Une gravure, cela se reprend bien des fois.

Le dessin ébauché, arrive l’étape de la morsure. On met la plaque dans un bain d’acide, en général du perchlorure de fer car il s’agit d’un acide lent : au fil des minutes ou des demi-heures, on peut doser l’attaque et varier les essais. Plus la plaque est laissée dans l’acide, plus la morsure sera forte et profonde. Il faut bien deux heures de morsure, en plusieurs étapes, pour avoir un « noir » — pas forcément de la couleur noire, mais une surface qui offrira, une fois ancrée, une couleur pleine, plate et forte : au tirage, on verra alors apparaître un vrai coup de pinceau. Pour obtenir tous les dégradés de gris, on reprend la plaque après chaque bain, on la nettoie et on recommence : nettoyer, revernir, redessiner… Chaque morsure se surajoute à la précédente : la plaque, c’est une mémoire du geste, c’est ce qui en fait la beauté et la profondeur. Une gravure ne se fait jamais en une seule fois. Au bout de cette étape, toutes les nuances du dessin sont inscrites dans le métal… et donc on nettoie tout, pour changer !

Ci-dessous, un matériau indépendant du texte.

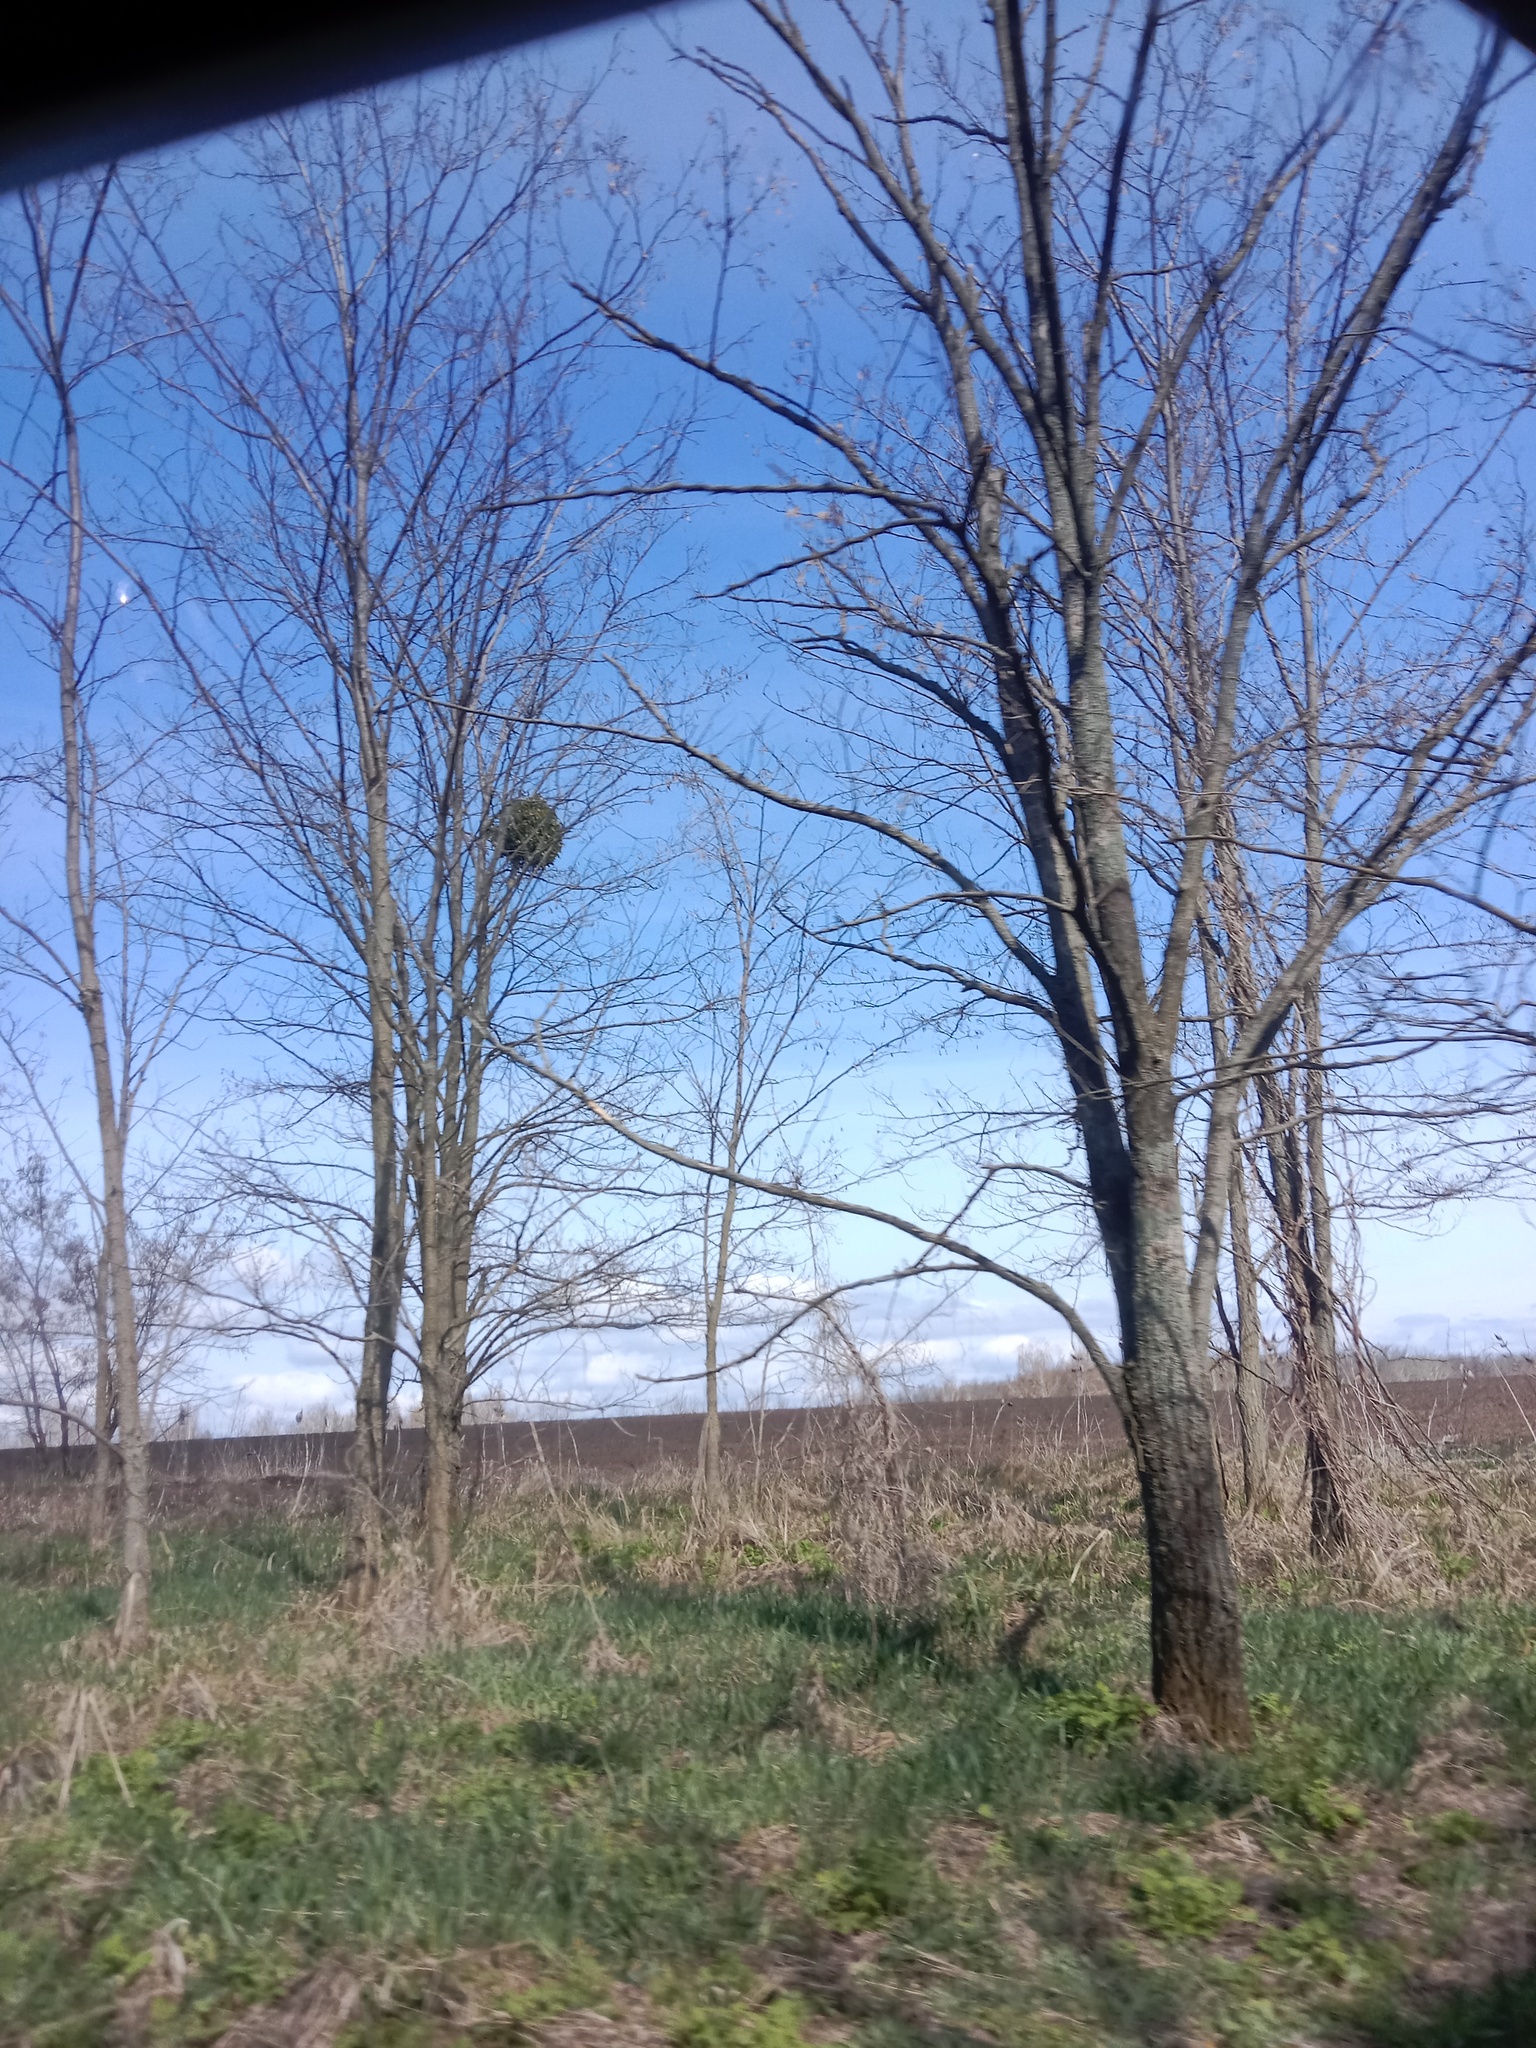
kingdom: Plantae
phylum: Tracheophyta
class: Magnoliopsida
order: Santalales
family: Viscaceae
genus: Viscum
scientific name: Viscum album
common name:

Vient ensuite l'impression. On encre, à la poupée, et la gravure apparaît par étapes. C’est ce que l’on appelle des « états ». On les voit souvent dans les livres : les traces ont un statut de mémoire du processus. Certains artistes font bien dix états. Je n’en ai jamais fait autant : c’est un travail très fastidieux, on respire des saloperies liées au support, l’acier, le cuivre… Robert Dutrou est mort d’une leucémie professionnelle.

On utilise des matériaux bruts et sales, minéraux, et on doit sortir quelque chose de propre. Des acides, des bitumes, des produits toxiques, des solvants, acétone, alcool, trichloréthylène… et, au bout du compte, toute la sensualité de la gravure.